SimpleDB does not currently offer any built-in spatial search operations, but this does not mean that this is not possible. There are several ways to implement geospatial searches in non-geospatial information databases, such as SimpleDB, and they all focus on the idea of using a database to get a rough first choice based on a geospatial bounding box and then filtering the returned data in your application using more exact algorithms such as the Haversin Formula .
You can save the numerical attributes of latitude and longitude as (zero and normalized), and then run a double range query ( lat >= minLat and lat <= maxLat and lon >= minLat and lon <= maxLat ), but since none of these predicates is not selective (each predicate corresponds to many elements), it is not perfect (see Configuring queries ).
It is best to use GeoHashes .
Geohash offers features such as arbitrary precision, similar prefixes for nearby positions, and the ability to gradually remove characters from the end of the code to reduce its size (and gradually lose accuracy).
As a practical example, Geohash 6gkzwgjzn820 decodes the coordinates -25.382708 and -49.265506, while Geohash 6gkzwgjz decodes to -25.383 and -49.266, and if we take a similar position in the same region, for example, -25.427 and -49.315, we can see that it is encoded as 6gkzmg1w (note the similar prefix).
From http://geohash.org/site/tips.html
With position positions as GeoHashes, you can use the like operator to find the bounding box ( where GeoHash like '6gkzmg1w%' ), but since the like operator is expensive ( Comparison Operators ), it would be better to denormalize the data by saving each level of the GeoHash prefix (how much depends on your desired search accuracy) as a separate attribute (GeoHash6 GeoHash8, etc.), and then use a simple predicate equality ( where Geohash8 = '6gkzmg1w' ).
Now on the back of GeoHash. Since you cannot make any assumptions that GeoHash is concentrated in your search box, you also need to search for all neighboring prefixes. This process is superbly described by geohash-js
Geohash also has the property that as the number of digits decreases (on the right), accuracy decreases. This property can be used for searching in the bounding box, since points located next to each other will be similar to Geohash prefixes.
However, since a given point may appear on the edge of a given Geohash, it is necessary to create a list of Geohash values in order to perform a real proximity search by point. Since the Geohash algorithm uses the base-32 numbering system, it is possible to obtain Geohash values surrounding any other data. Geohash values using a simple lookup table.
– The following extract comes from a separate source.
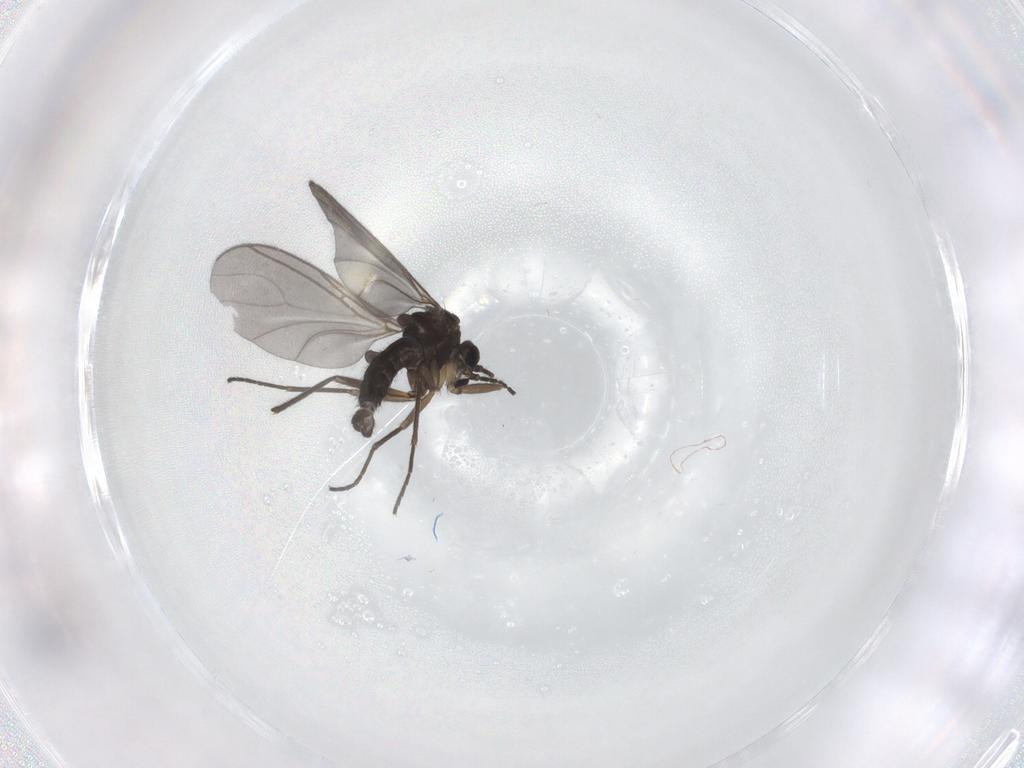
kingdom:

So, for example, 1600 Pennsylvania Avenue, Washington, DC decides: 38.897, -77.036
Using the geohash algorithm, this latitude and longitude are converted to: dqcjqcp84c6e
A simple bounding box around this point can be described by truncating this geohash: dqcjqc
However, 'dqcjqcp84c6e' is not centered inside 'dqcjqc', and searching inside 'dqcjqc' may miss some desired goals.
So instead, we can use the mathematical properties of Geohash to quickly calculate the neighbors "dqcjqc"; we find that they are: 'Dqcjqf', 'dqcjqb', 'dqcjr1', 'dqcjq9', 'dqcjqd', 'dqcjr4', 'dqcjr0', 'dqcjq8'
This gives us a bounding box around "dqcjqcp84c6e" of about 2 km x 1.5 km and allows you to search the database with just 9 keys: SELECT * FROM table WHERE LEFT (geohash, 6) IN ('dqcjqc', 'Dqcjqf', 'dqcjqb ',' dqcjr1 ',' dqcjq9 ',' dqcjqd ',' dqcjr4 ',' dqcjr0 ',' dqcjq8 ');
Translated to SimpleDB query, which will be where GeoHash6 in('dqcjqc', 'dqcjqf', 'dqcjqb', 'dqcjr1', 'dqcjq9', 'dqcjqd', 'dqcjr4', 'dqcjr0', 'dqcjq8') You will filter Haversine according to the results to get only those objects that are in the search radius.